--- TASK STATEMENT ---
Type out the data exactly as given. Skip any image.
*** Block opens ***
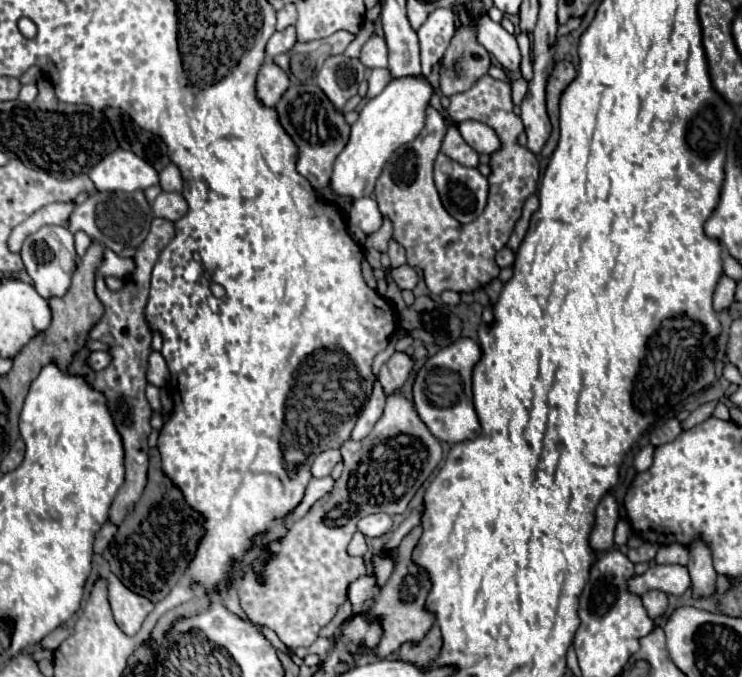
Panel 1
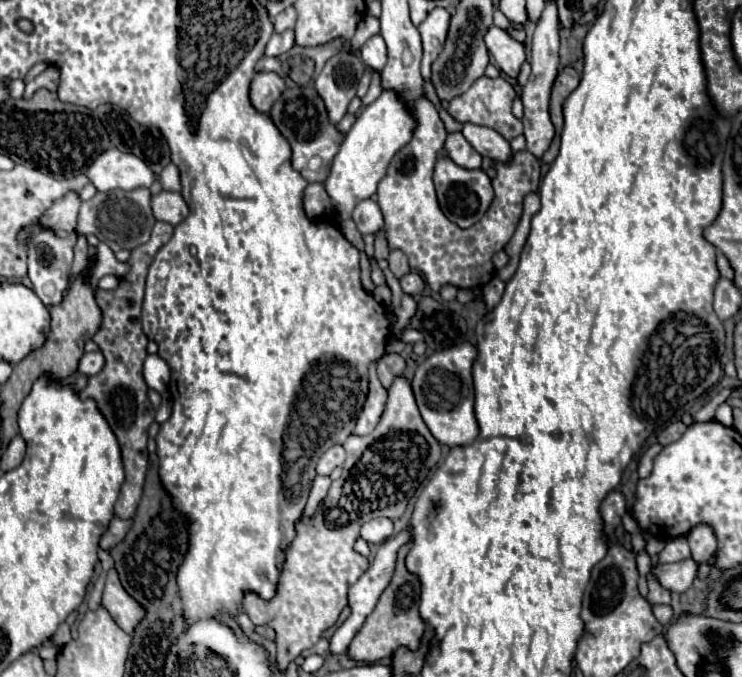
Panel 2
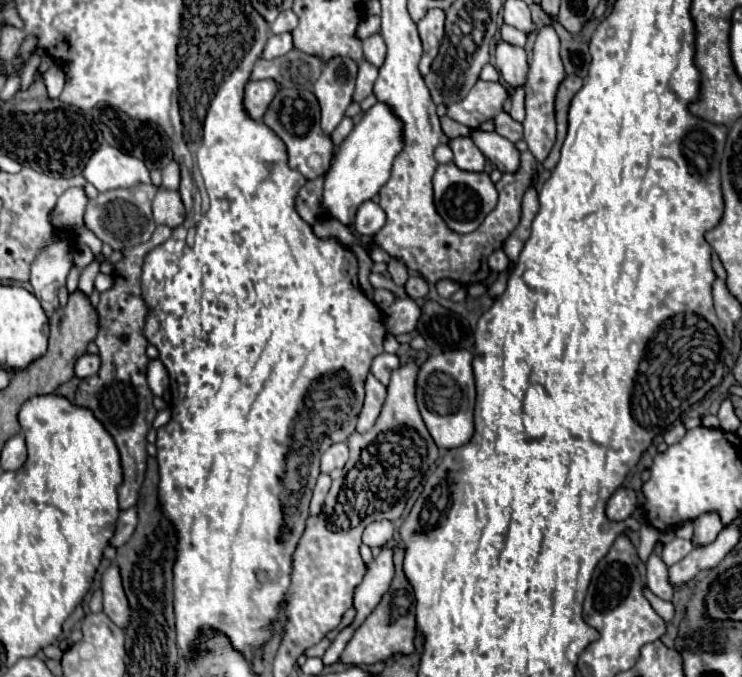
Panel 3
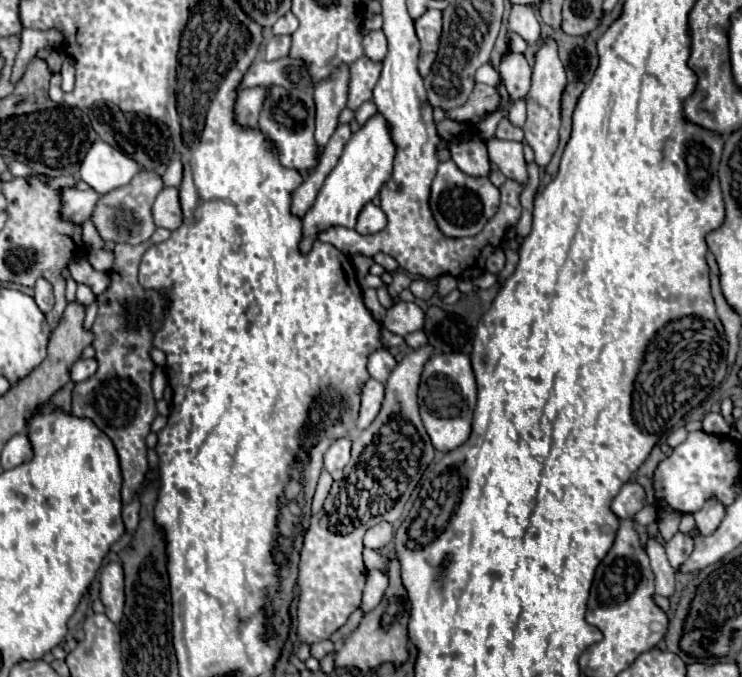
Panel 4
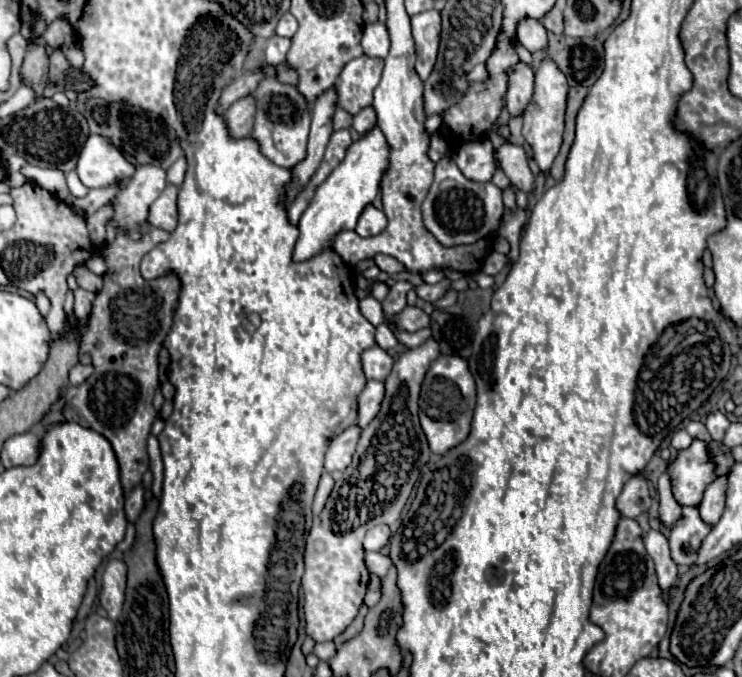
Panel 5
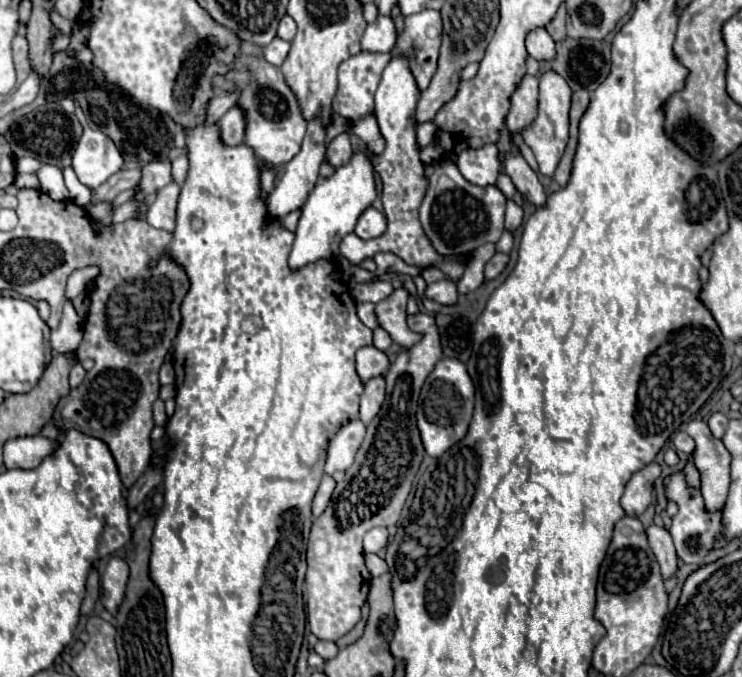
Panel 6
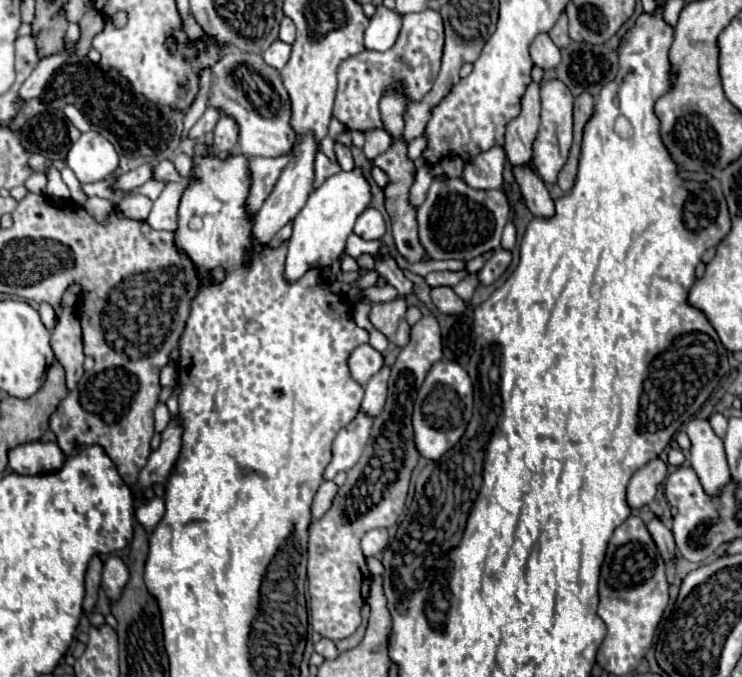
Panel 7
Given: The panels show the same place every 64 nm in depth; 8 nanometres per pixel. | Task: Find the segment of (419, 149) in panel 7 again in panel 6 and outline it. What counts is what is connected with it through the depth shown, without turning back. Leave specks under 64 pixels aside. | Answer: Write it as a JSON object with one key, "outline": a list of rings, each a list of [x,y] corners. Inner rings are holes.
{"outline":[[[425,122],[424,124],[420,124],[417,129],[417,145],[419,149],[426,147],[428,144],[432,142],[432,139],[435,137],[436,126],[432,122]]]}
*** Block closes ***
--- WRITTEN RESPONSE ---
Panel 1
Panel 2
Panel 3
Panel 4
Panel 5
Panel 6
Panel 7
Given: The panels show the same place every 64 nm in depth; 8 nanometres per pixel. | Task: Find the segment of (419, 149) in panel 7 again in panel 6 and outline it. What counts is what is connected with it through the depth shown, without turning back. Leave specks under 64 pixels aside. | Answer: Write it as a JSON object with one key, "outline": a list of rings, each a list of [x,y] corners. Inner rings are holes.
{"outline":[[[425,122],[424,124],[420,124],[417,129],[417,145],[419,149],[426,147],[428,144],[432,142],[432,139],[435,137],[436,126],[432,122]]]}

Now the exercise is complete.